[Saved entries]
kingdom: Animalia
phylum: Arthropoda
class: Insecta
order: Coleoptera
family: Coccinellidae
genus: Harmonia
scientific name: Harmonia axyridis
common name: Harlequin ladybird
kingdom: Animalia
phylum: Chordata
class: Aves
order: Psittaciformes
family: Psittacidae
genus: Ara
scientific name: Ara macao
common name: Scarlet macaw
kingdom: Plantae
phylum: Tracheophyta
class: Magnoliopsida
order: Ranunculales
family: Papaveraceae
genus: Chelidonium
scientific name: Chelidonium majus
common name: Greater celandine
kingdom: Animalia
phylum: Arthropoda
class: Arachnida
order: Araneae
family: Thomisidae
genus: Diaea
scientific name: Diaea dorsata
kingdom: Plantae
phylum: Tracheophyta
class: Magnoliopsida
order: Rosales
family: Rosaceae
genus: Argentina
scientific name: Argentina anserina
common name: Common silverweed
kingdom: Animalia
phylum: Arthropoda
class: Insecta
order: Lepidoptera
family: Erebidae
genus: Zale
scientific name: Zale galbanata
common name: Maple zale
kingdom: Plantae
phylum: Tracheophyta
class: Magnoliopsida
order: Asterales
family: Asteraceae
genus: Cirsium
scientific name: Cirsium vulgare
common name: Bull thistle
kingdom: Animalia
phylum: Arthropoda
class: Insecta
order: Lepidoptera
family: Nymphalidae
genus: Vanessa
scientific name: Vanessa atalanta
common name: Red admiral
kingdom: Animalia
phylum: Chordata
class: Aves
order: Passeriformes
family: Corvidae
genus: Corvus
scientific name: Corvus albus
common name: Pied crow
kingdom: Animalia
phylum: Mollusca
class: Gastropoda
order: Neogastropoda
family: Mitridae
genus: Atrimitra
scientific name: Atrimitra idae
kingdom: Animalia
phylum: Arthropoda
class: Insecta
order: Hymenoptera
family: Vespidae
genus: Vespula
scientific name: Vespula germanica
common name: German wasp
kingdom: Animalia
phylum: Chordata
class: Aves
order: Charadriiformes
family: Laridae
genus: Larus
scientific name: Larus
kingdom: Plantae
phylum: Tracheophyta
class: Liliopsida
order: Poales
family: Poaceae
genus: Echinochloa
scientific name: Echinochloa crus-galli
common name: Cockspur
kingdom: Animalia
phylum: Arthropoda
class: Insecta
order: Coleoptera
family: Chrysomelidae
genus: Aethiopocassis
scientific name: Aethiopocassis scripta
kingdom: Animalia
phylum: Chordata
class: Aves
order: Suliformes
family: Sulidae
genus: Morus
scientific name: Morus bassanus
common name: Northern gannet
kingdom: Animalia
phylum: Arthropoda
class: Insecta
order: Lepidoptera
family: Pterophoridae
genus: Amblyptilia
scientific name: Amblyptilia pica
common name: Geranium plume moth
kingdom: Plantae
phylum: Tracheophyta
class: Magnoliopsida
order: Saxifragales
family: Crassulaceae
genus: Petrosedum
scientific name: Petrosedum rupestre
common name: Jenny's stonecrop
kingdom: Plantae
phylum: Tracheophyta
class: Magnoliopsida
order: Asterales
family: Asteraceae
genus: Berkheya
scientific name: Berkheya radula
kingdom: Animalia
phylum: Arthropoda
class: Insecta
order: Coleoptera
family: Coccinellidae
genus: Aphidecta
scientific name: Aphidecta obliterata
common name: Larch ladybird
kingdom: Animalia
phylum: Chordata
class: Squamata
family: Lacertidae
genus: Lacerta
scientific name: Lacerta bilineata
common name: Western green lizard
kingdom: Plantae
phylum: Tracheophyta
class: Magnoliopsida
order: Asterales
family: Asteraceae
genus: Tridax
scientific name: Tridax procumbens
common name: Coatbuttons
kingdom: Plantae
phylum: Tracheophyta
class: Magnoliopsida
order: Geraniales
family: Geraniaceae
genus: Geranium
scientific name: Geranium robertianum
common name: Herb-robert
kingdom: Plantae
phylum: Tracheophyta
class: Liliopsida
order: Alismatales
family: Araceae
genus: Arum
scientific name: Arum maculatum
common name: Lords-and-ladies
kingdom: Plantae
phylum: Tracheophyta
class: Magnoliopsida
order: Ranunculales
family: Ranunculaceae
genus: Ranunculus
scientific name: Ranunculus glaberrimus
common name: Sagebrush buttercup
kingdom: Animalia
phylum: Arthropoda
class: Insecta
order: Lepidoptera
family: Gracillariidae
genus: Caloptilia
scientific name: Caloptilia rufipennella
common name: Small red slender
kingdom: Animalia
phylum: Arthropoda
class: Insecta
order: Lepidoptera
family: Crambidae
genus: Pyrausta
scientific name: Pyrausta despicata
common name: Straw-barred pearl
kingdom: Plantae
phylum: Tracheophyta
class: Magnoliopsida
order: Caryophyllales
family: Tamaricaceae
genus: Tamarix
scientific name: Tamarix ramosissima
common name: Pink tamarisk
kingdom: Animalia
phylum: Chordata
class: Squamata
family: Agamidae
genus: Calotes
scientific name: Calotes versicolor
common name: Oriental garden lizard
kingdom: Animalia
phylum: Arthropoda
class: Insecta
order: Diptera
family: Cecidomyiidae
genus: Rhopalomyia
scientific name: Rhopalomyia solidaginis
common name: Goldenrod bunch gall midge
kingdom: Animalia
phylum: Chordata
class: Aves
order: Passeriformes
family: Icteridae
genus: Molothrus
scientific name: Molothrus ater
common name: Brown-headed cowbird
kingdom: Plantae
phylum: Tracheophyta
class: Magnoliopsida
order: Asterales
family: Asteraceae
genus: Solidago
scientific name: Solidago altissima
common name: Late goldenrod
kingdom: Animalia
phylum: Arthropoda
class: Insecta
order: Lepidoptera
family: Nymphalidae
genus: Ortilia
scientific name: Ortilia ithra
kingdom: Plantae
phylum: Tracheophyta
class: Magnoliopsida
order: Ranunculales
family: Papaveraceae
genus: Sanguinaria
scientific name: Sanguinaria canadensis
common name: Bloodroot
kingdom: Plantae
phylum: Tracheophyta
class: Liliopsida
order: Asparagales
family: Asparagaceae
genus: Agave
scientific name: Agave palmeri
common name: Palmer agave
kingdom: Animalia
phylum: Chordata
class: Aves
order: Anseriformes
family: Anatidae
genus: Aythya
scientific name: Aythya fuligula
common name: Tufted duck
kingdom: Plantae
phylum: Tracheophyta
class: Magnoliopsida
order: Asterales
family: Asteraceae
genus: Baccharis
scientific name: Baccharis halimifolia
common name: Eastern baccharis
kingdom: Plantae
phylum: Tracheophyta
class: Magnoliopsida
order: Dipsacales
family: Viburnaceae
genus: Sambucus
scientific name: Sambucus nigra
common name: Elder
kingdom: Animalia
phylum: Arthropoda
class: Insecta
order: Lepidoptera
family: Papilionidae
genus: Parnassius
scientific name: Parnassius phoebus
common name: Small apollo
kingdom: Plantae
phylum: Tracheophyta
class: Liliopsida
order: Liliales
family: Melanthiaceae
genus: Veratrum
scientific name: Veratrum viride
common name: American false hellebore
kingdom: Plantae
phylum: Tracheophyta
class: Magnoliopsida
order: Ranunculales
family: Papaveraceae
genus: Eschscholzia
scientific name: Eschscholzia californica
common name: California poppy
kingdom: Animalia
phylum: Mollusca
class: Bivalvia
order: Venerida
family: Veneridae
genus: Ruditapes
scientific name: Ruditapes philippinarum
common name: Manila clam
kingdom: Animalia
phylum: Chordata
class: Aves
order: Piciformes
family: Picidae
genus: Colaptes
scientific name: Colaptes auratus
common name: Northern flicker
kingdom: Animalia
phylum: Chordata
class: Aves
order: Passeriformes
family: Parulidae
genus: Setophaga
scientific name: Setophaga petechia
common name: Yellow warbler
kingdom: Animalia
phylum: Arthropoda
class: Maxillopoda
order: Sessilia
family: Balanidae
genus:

**What is asked**: Return the data unchanged, beginning with its first line and stopping after the line that contains "common name: Scarlet macaw".

**Solution to this problem**:
kingdom: Animalia
phylum: Arthropoda
class: Insecta
order: Coleoptera
family: Coccinellidae
genus: Harmonia
scientific name: Harmonia axyridis
common name: Harlequin ladybird
kingdom: Animalia
phylum: Chordata
class: Aves
order: Psittaciformes
family: Psittacidae
genus: Ara
scientific name: Ara macao
common name: Scarlet macaw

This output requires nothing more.